| What is expected |
Lines from the listing that hold the string "assign" are what you should return.

Start of Data provided

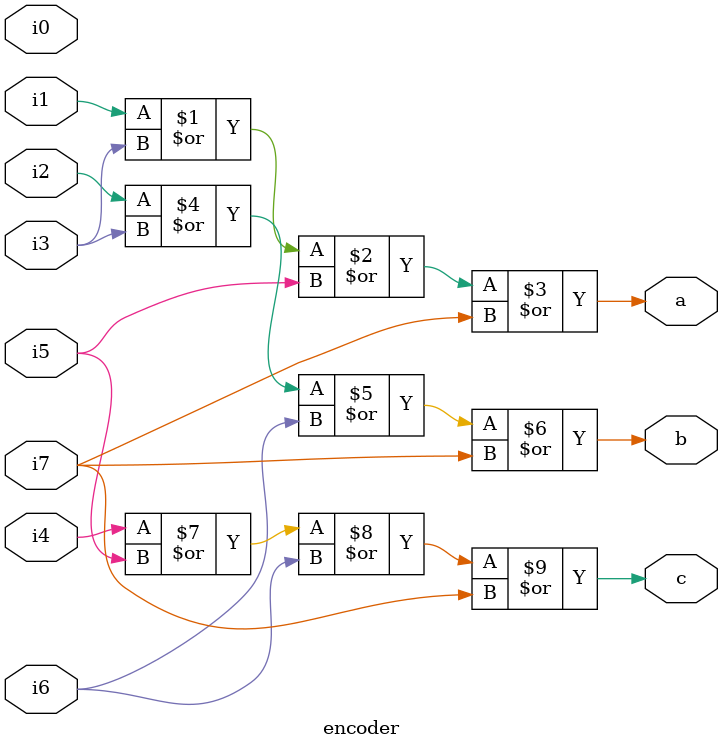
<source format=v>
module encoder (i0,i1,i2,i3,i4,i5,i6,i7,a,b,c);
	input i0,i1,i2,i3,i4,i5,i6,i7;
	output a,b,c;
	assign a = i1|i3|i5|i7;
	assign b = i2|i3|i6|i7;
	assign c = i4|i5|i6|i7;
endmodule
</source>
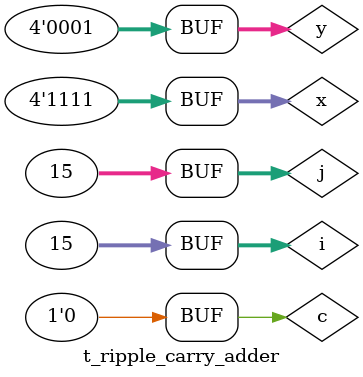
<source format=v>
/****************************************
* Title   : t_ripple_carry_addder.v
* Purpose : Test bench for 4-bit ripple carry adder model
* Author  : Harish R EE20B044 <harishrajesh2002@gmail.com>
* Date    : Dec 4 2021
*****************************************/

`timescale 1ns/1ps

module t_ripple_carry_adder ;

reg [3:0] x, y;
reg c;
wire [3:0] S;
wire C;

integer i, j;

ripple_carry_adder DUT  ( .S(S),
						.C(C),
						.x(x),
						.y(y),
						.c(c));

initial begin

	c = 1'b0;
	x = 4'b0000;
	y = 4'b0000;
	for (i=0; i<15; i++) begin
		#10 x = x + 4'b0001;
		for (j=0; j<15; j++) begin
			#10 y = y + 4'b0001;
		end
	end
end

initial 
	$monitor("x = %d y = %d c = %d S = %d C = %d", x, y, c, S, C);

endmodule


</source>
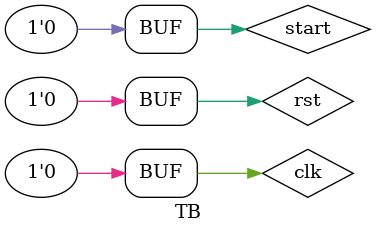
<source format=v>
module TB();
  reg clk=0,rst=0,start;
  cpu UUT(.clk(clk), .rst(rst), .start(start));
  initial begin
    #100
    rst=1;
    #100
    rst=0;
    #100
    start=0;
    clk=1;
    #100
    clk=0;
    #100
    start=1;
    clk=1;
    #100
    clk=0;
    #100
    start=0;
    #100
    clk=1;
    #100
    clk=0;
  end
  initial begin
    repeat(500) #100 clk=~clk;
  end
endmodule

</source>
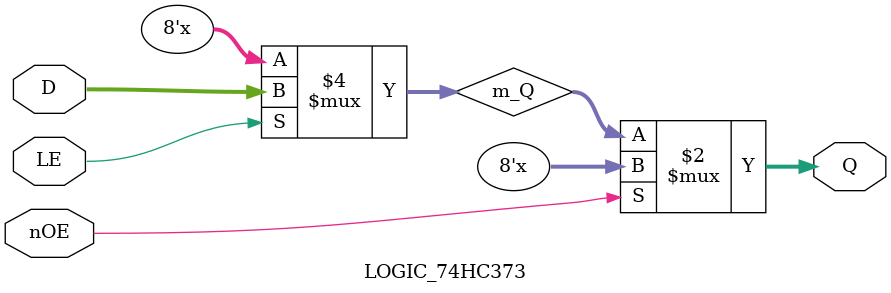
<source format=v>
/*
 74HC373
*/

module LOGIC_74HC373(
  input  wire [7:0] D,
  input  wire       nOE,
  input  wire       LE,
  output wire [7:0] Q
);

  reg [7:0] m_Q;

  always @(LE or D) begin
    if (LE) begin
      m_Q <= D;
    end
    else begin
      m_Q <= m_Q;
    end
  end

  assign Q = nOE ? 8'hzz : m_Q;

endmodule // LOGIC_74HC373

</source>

End of Data provided

| Written response |
	assign a = i1|i3|i5|i7;
	assign b = i2|i3|i6|i7;
	assign c = i4|i5|i6|i7;
  assign Q = nOE ? 8'hzz : m_Q;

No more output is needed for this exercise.